Can you express every line of the listing below as a two-column CSV with the headers field and value, one row per line, each entry in its own quoted field with any line breaks turned into spaces and the pictures left out?

§ **Data provided**:

|---|

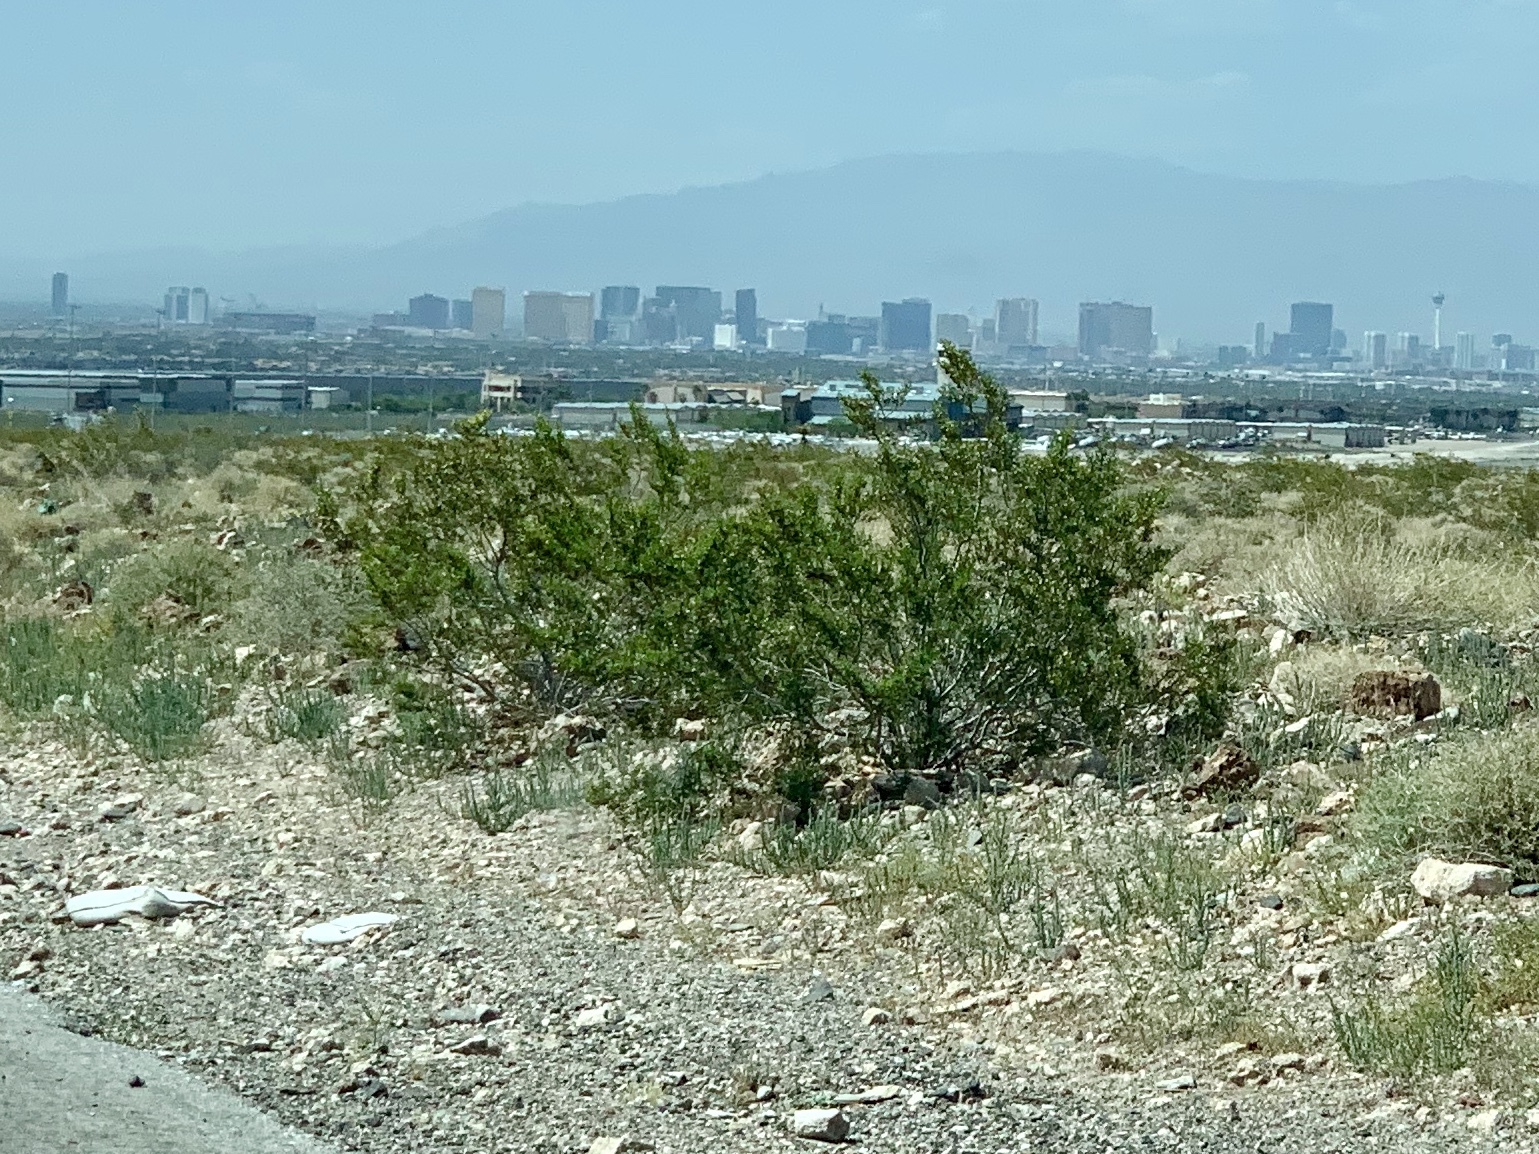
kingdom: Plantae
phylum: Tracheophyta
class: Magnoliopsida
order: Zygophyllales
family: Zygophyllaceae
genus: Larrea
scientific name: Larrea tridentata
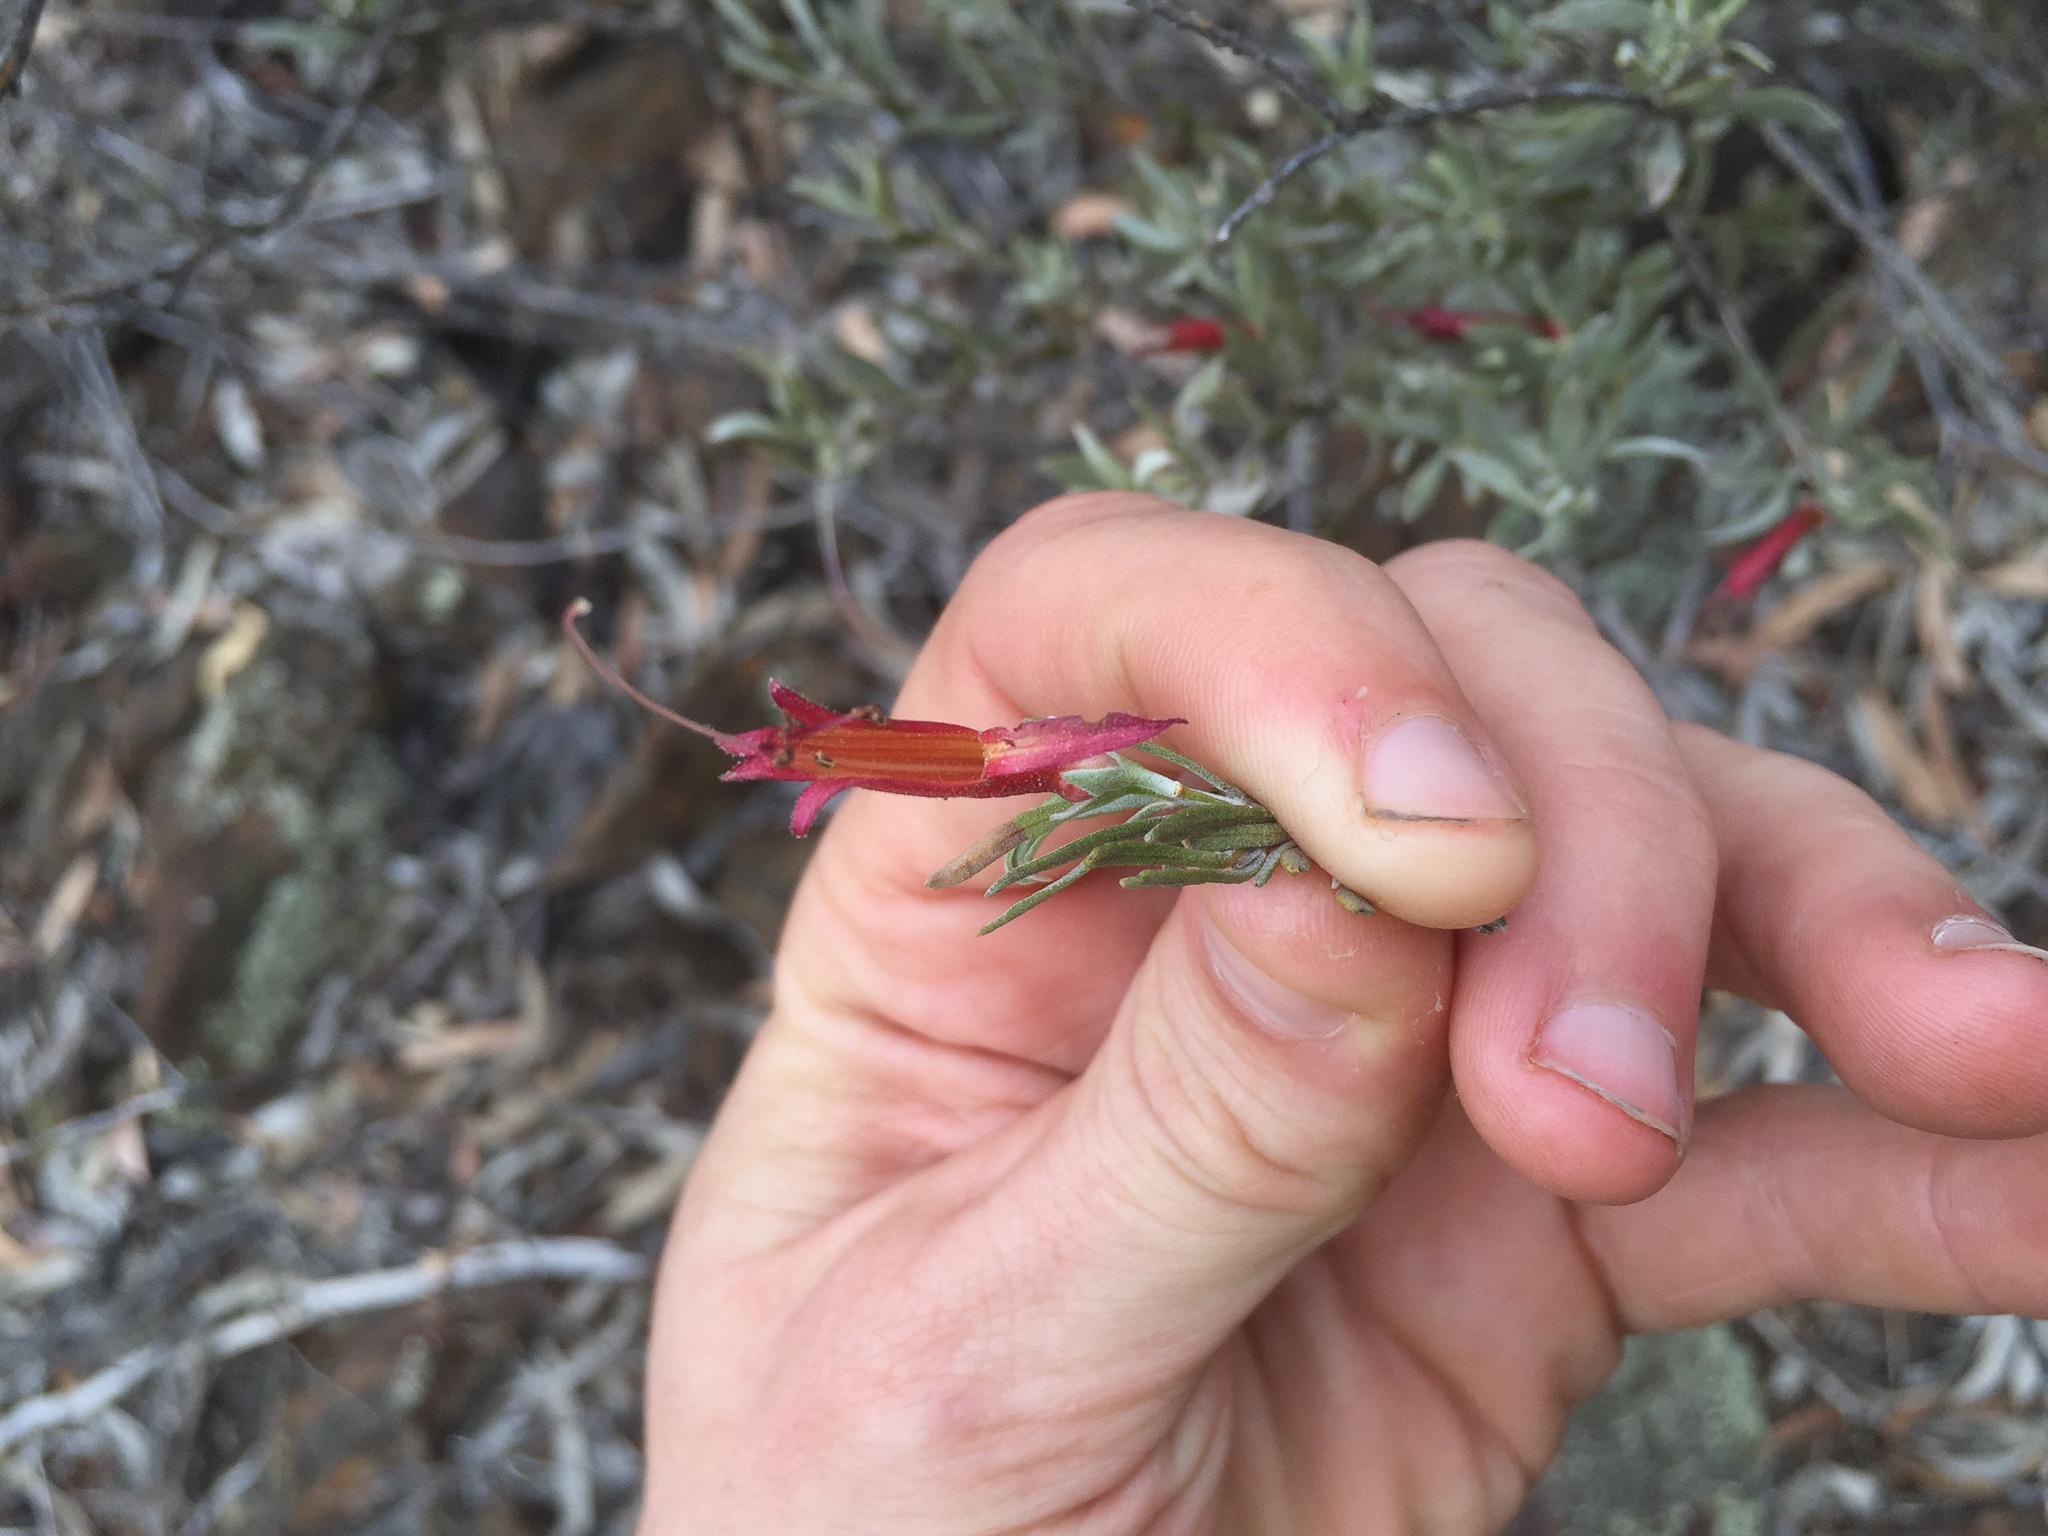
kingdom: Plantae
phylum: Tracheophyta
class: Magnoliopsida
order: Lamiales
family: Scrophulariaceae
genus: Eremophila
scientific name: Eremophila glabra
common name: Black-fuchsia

|---|

§ **Solution to this exercise**:
field,value
"kingdom:","Plantae"
"phylum:","Tracheophyta"
"class:","Magnoliopsida"
"order:","Zygophyllales"
"family:","Zygophyllaceae"
"genus:","Larrea"
"scientific name:","Larrea tridentata"
"kingdom:","Plantae"
"phylum:","Tracheophyta"
"class:","Magnoliopsida"
"order:","Lamiales"
"family:","Scrophulariaceae"
"genus:","Eremophila"
"scientific name:","Eremophila glabra"
"common name:","Black-fuchsia"